Our maze of governments is based in the 1800s. Our problems are modern. Let us give credit, then, to local governments who have shown themselves capable of working together on the nuts and bolts of government — sharing equipment, mutual aid for first responders, helping each other with landfill credits to facilitate large-scale cleanups of buildings destroyed by fires. Jamestown and Ellicott police officers work well together on the Metro Drug Task Force. Celoron and the Jamestown Board of Public Utilities came together last year to find a way to secure water service to Celoron homes that didn’t have usable water. These type of shared services and more happen behind the scenes on a regular basis. We’re glad to see them being handled.

At the same time, our elected officials find themselves less capable of working together on big issues.
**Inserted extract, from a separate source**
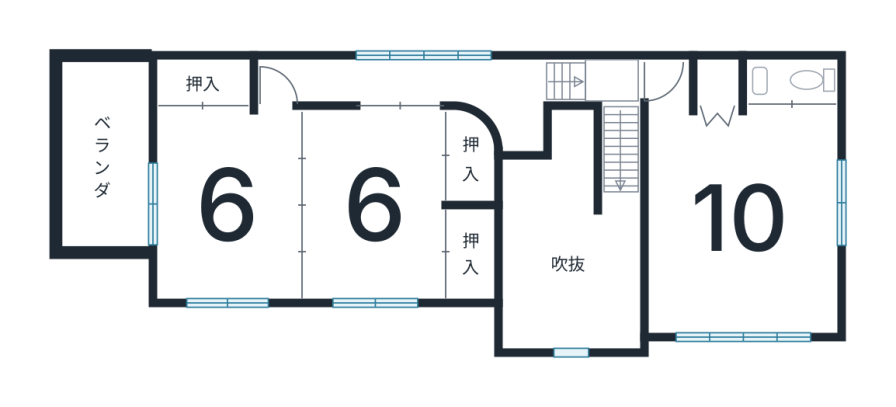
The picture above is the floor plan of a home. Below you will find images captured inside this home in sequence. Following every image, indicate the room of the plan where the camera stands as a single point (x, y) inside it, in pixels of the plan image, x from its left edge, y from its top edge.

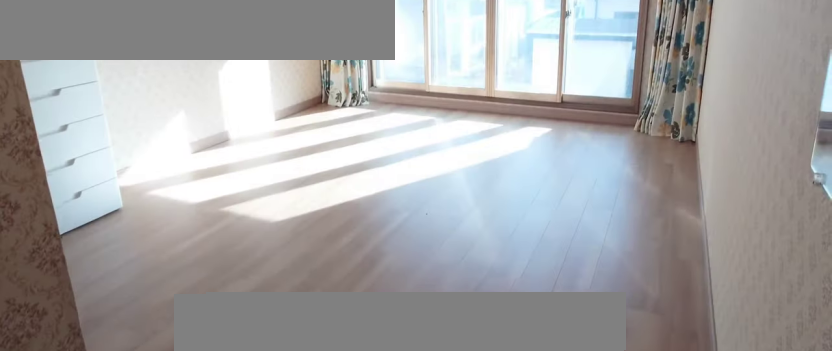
(738, 224)
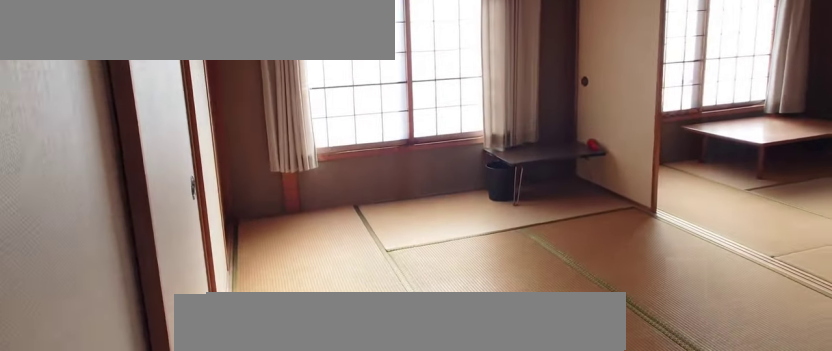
(374, 210)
An agreement between the Jamestown Police Department and the Chautauqua County Sheriff’s Department has been talked about for more than 10 years, but one wonders if it would have made more sense to include the Lakewood-Busti police in the mix as well to create a true metro police force in the south county. Jamestown angered its neighbors in Falconer and Ellicott by trying to annex BPU-owned property. A water service agreement between Ellicott and the BPU has stalled, hopefully temporarily, after Ellicott officials thought the deal was done. What’s worse, we aren’t collectively discussing the real issues each of these municipalities faces — escalating costs, a harsh business climate for manufacturing and big-box stores that drive taxable assessment,

These disagreements are counterproductive and need to come to an end. We think the way to end these disagreements is to embrace our shared past. There was a time, not long ago, when members of the Jamestown, Falconer, Celoron, Ellicott, Lakewood and Busti governments met on a regular basis to work on regional issues through the Metro 6 group. Some of Metro 6’s discussions didn’t go anywhere. Others are here, just not in the form in which they were originally discussed. It doesn’t matter, frankly, that the meetings didn’t change the world. It matters that officials from those six governments who depend so much on each other were talking regularly. It matters that hard feelings didn’t have time to fester over months or years. It matters that six bright people were in a room where ideas could be shared.

It’s time for Metro 6 to be revived. It’s time for the mayors of Jamestown, Falconer, Lakewood and Celoron and the town supervisors of Ellicott and Busti to be in the same room again. It’s time for open communication. It’s time for ideas that benefit the south county. Most importantly, it’s time to bury the hatchet.